January 7, 2015

Research Groups: Friday, January 9

9:30 AM - 11:00 AM
Psycholinguistics Group
Meg Grant: "Processing structural and referential ambiguities" - joint work with Brian Dillon and Shayne Sloggett (University of Massachusetts, Amherst).

One of the classic projects in the field of sentence processing has been to determine the mechanism by which structural ambiguities, for example attachment ambiguities, are resolved during comprehension. This focus has persisted because the nature of ambiguity resolution has important implications for models of sentence processing in general. The results of studies in this domain have generally supported a model of attachment in which a single analysis of ambiguous material is adopted without a cost to processing (e.g., Traxler et al., 1998; van Gompel et al, 2001) over models in which multiple analyses are simultaneously adopted and compete for selection (e.g., MacDonald et al., 1994). Concurrently, a separate literature has examined the mechanism by which referential ambiguities, such as pronoun reference, are resolved.

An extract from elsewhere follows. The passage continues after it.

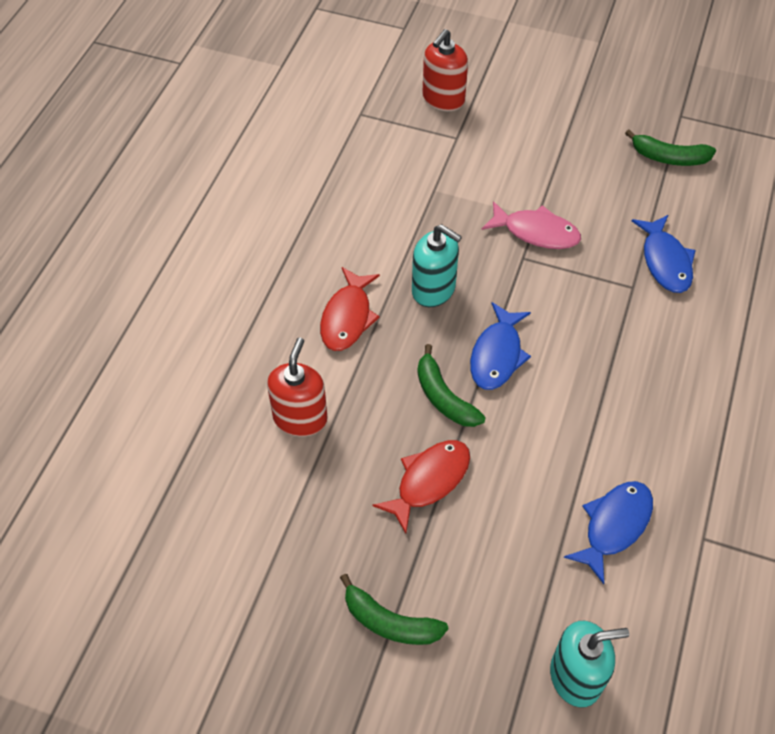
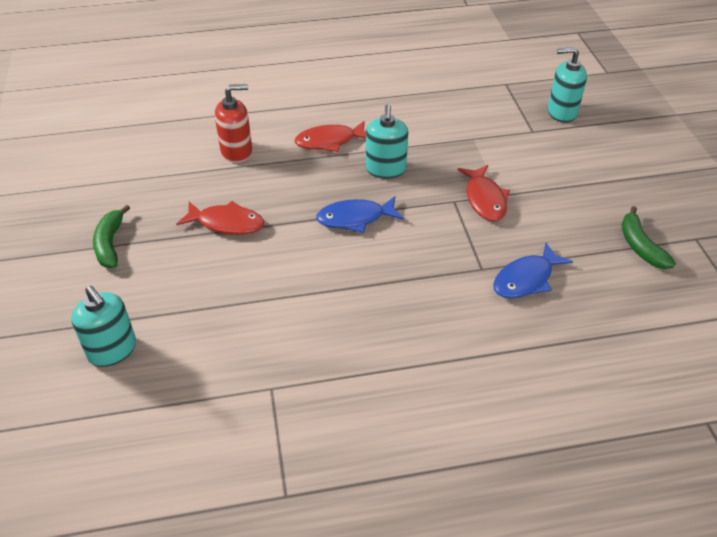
camera: 60 degrees right, 10 degrees down
(443, 99) = (561, 112): red soap dispenser -> turquoise soap dispenser
(444, 397) = (299, 206): green banana -> none
(536, 232) = (484, 199): pink fish -> red fish
(614, 526) = (249, 330): blue fish -> none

Contrary to the literature on attachment, competition has been observed between available referents in pronoun resolution (e.g., Badecker and Straub, 2002). In this talk, I will present work directly comparing these two ambiguity types, showing that the separation in the literature between these two ambiguity types is perhaps misleading and that a unified mechanism of ambiguity resolution should be maintained. I will present data from several reading-time methods, including eye movements during reading, self-paced reading and a novel ambiguity judgment task allowing for discussion of the ways in which task demands can influence real-time sentence processing.

11:00 AM - 12:30 PM
Syntax-Semantics Group
Paper discussion of at least the first of two articles:

Thomas, Guillaume (2014). Nominal tense and temporal implicatures: evidence from MbyĆ”. Natural Language Semantics, 22(4), 357-412.

Bochnak, M. Ryan (forthcoming). The Degree Semantics Parameter and cross-linguistic variation. To be published in Semantics and Pragmatics.

1:00 PM - 2:00 PM
Fieldwork Group
Diane Massam and Catherine Macdonald on fieldwork on the Polynesian languages Niuean and Tongan (in Toronto and in New Zealand and Niue).